For decades the Federal Sentencing Guidelines have subjected defendants in drug cases to drastically different sentences depending on whether their offenses involved crack or powder cocaine. Any cursory study of the “War on Drugs” reveals that crack cocaine is much more likely to be used by minority populations, or in low-income areas. Conversely, powder cocaine is more often used in middle class communities. The Anti-Drug Abuse Act of 1986 and Federal Sentencing Guidelines proscribe that district judges should use a 100:1 ratio for the amount of powder cocaine compared to crack that is required to trigger a mandatory minimum sentence. The practical implication of this law has been that powder cocaine users receive drastically lower sentences.
For example, in United States v. Corner, the Seventh Circuit refused to reconsider the sentence of a defendant in a crack cocaine case. The crack defendant had been sentenced to 188 to 235 months where he would have only been sentenced to 151 to188 months had his offense involved powder cocaine. This case does not even present the most egregious example, because the defendant in Corner was a career offender. In some federal circuits, career offenders are not able to be relieved from mandatory minimum sentences in the same way that the Supreme Court permits the district court to reduce a sentence based on a decision to simply not follow the 100:1 crack to powder ratio.
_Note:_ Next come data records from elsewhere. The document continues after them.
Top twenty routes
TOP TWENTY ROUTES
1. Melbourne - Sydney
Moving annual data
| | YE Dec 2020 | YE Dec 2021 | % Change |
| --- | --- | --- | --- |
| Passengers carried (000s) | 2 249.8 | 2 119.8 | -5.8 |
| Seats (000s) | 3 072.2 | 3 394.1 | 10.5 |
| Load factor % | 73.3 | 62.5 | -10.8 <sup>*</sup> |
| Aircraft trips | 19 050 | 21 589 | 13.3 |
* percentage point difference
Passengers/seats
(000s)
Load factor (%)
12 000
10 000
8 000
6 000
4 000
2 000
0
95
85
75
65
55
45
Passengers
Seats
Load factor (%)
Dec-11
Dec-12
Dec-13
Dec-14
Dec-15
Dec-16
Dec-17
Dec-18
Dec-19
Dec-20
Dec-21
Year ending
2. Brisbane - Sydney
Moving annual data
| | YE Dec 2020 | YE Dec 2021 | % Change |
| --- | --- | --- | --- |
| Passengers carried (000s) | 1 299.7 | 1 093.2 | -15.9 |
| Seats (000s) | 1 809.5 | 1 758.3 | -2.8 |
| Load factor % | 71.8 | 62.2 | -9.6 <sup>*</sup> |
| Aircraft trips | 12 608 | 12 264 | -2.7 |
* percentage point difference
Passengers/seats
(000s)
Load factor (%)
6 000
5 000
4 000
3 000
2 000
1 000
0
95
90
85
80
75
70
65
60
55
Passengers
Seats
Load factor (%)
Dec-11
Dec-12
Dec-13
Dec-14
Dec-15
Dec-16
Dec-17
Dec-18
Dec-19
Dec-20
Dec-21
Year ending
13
The most egregious case under the Anti-Drug Abuse Act of 1986 is one where a defendant possessing a small quantity of crack is sentenced using a five year mandatory minimum when their peer who possess cocaine may not even end up serving jail time.
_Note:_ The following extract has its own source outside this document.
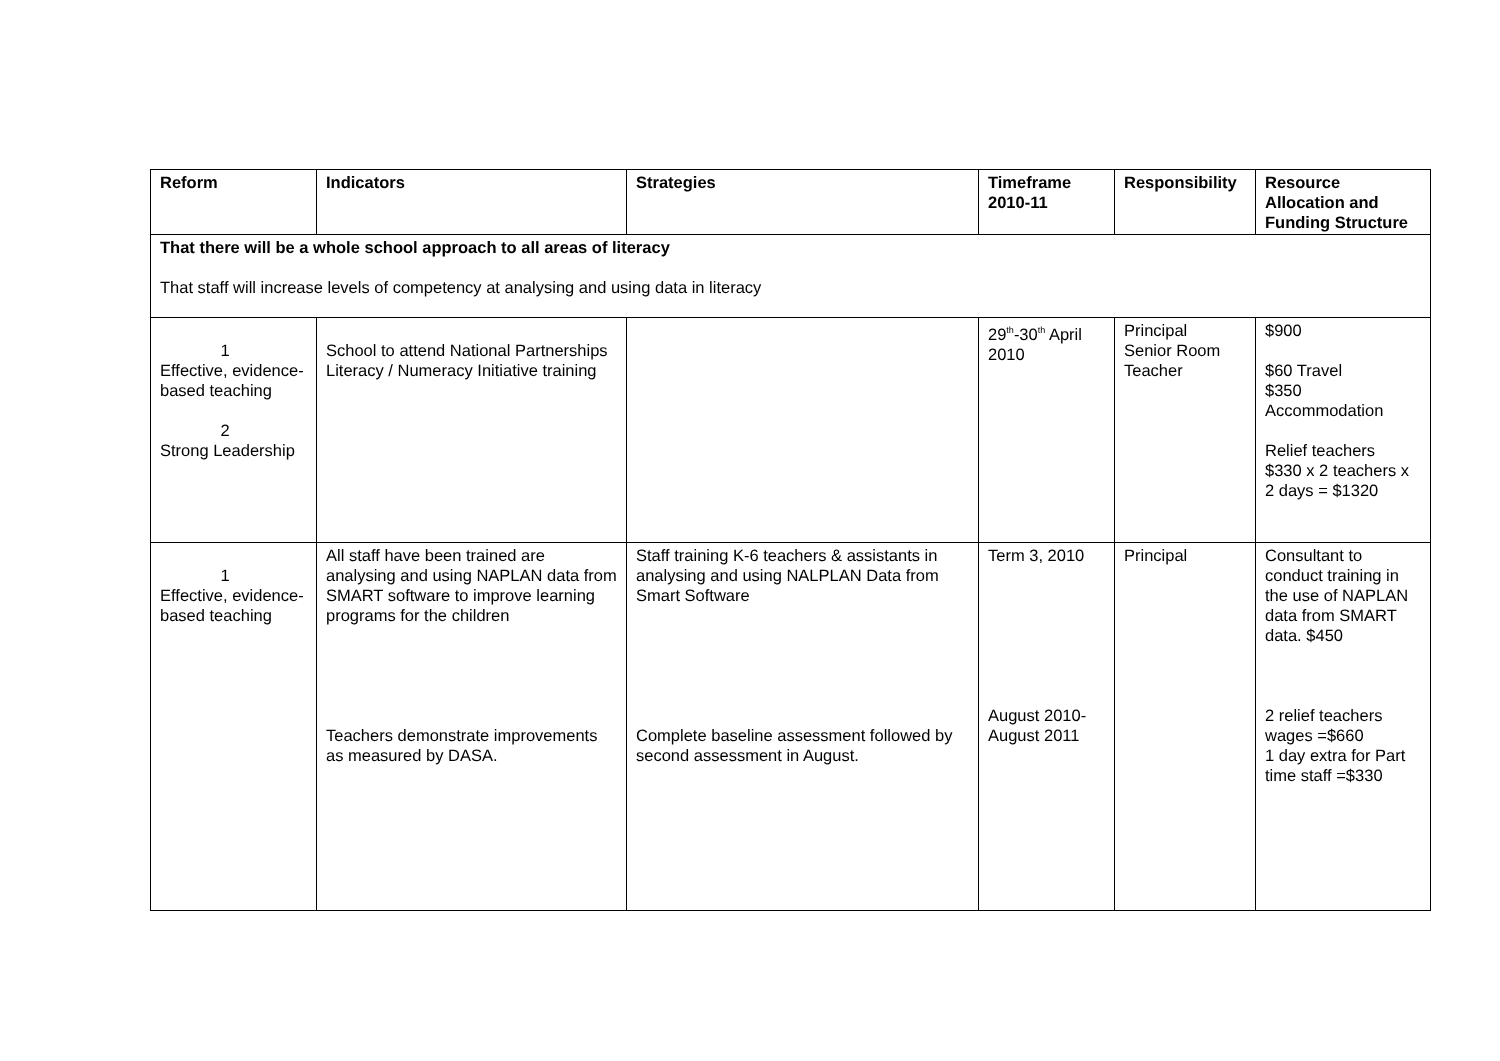| Reform | Indicators | Strategies | Timeframe 2010-11 | Responsibility | Resource Allocation and Funding Structure |
| --- | --- | --- | --- | --- | --- |
| That there will be a whole school approach to all areas of literacy That staff will increase levels of competency at analysing and using data in literacy | | | | | |
| 1 Effective, evidence-based teaching 2 Strong Leadership | School to attend National Partnerships Literacy / Numeracy Initiative training | | 29<sup>th</sup>-30<sup>th</sup> April 2010 | Principal Senior Room Teacher | $900 $60 Travel $350 Accommodation Relief teachers $330 x 2 teachers x 2 days = $1320 |
| 1 Effective, evidence-based teaching | All staff have been trained are analysing and using NAPLAN data from SMART software to improve learning programs for the children Teachers demonstrate improvements as measured by DASA. | Staff training K-6 teachers & assistants in analysing and using NALPLAN Data from Smart Software Complete baseline assessment followed by second assessment in August. | Term 3, 2010 August 2010-August 2011 | Principal | Consultant to conduct training in the use of NAPLAN data from SMART data. $450 2 relief teachers wages =$660 1 day extra for Part time staff =$330 |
Due to the easily recognizable fairness concerns this issue presents, recent legislation has reduced the crack to powder ratio to 18:1, meaning it now requires 18 times more powder cocaine than crack to trigger the same mandatory minimum sentence. The Fair Sentencing Act of 2010 became law on August 3, 2010 when President Barak Obama signed the bill originally proposed by Illinois Senator Richard Durbin. Among other things, the Act eliminates the five-year mandatory minimum sentence for simple possession of crack cocaine.
Work is needed to uncover the practical implications the Kimbrough decision and judicial activist movements will have on decreasing crack and powder cocaine sentencing disparities. In light of the passage of the Fair Sentencing Act of 2010, it is especially necessary to analyze district and circuit court cases decided to date in this new climate. This article endeavors to uncover new trends, test hypothesis critics made about the effects of a return to judicial discretion, and see if these two new legal steps really do any work to bring the nation closer to achieving a 1:1 crack to cocaine ratio either in practice, or on paper.
 Lawmakers suggested the lower price of crack cocaine explained why it was suspected to be more responsible for inner city crime than powder cocaine. Nekima Levy-Pounds, Can These Bones Live? A Look At The Impacts Of The War On Drugs On Poor African-American Children And Families, 7 HASTINGS RACE AND POVERTY LAW JOURNAL 353, 3 (Summer 2010).
 Frontline: Drug Wars: Thirty Years of America’s Drug War, PBS.org, available at http://www.pbs.org/wgbh/pages/frontline/shows/drugs/cron/ (hereinafter Frontline)
 See United States v. Corner, 598 F.3d 411, 413 (7th Cir. 2010).
 See id.
 See id.
 See S. 1789, 124th Congress (2010).
 See id.
 This begs the question that if these recent reforms, using incremental change in the form of legislative enactments and increased judicial discretion, have not achieved the 1:1 crack to powder cocaine sentencing ration, what will? The focus of this article is not is not to evaluate the social norms that are the root causes of the existing sentencing disparities both within the drug cases sentencing structure and system-wide criminal justice system. Themes like prosecutorial discretion, racial politics, and lack of ethnic and economic diversity on the bench are always themes relevant to sentencing analysis. This paper assumes these types of themes are still in play. See John H. Kramer and Jeffery T. Ulmer, SENTENCING GUIDELINES: LESSONS FROM PENNSYLVANIA (Lynne Rienner Publishers 2009).